[Instructions to follow] Once you reach the line that contains "Note #5012として正式な仕様を公開しました。このフォー", retype it and each later line exactly as written, stopping only at the end of the listing.

[Data listing]
BEGIN

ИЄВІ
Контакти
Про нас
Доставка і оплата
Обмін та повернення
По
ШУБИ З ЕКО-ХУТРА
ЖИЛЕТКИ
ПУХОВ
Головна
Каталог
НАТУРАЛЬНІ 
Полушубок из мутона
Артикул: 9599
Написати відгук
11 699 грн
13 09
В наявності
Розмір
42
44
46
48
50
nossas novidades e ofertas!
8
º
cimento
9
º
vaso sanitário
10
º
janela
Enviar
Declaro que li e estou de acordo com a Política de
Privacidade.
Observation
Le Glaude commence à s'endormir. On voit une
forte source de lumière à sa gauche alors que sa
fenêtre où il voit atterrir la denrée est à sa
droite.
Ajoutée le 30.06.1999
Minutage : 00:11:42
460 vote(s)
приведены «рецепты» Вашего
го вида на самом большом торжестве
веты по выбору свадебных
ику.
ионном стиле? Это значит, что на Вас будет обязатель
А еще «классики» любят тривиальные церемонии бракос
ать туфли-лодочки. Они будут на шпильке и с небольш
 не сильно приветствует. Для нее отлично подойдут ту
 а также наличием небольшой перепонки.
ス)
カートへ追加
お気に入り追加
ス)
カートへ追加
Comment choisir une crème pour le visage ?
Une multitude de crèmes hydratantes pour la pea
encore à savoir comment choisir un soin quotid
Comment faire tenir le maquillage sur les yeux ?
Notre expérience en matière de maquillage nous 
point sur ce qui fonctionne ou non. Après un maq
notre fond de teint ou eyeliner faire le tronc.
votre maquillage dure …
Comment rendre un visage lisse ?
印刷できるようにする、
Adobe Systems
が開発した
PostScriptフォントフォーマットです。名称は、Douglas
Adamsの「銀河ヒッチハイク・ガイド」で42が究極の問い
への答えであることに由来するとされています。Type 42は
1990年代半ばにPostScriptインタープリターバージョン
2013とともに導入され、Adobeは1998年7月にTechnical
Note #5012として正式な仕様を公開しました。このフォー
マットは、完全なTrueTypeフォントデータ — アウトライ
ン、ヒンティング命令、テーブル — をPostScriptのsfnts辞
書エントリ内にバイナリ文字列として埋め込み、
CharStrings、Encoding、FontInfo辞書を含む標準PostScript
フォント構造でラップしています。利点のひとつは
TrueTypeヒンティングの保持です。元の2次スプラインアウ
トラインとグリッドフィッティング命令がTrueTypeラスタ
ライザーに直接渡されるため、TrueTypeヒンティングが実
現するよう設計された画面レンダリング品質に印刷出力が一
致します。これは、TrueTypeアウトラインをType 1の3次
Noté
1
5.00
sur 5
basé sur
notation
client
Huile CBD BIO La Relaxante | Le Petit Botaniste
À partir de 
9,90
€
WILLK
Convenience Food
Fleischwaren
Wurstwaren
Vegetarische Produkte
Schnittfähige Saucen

END

[Result of this exercise]
Note #5012として正式な仕様を公開しました。このフォー
マットは、完全なTrueTypeフォントデータ — アウトライ
ン、ヒンティング命令、テーブル — をPostScriptのsfnts辞
書エントリ内にバイナリ文字列として埋め込み、
CharStrings、Encoding、FontInfo辞書を含む標準PostScript
フォント構造でラップしています。利点のひとつは
TrueTypeヒンティングの保持です。元の2次スプラインアウ
トラインとグリッドフィッティング命令がTrueTypeラスタ
ライザーに直接渡されるため、TrueTypeヒンティングが実
現するよう設計された画面レンダリング品質に印刷出力が一
致します。これは、TrueTypeアウトラインをType 1の3次
Noté
1
5.00
sur 5
basé sur
notation
client
Huile CBD BIO La Relaxante | Le Petit Botaniste
À partir de 
9,90
€
WILLK
Convenience Food
Fleischwaren
Wurstwaren
Vegetarische Produkte
Schnittfähige Saucen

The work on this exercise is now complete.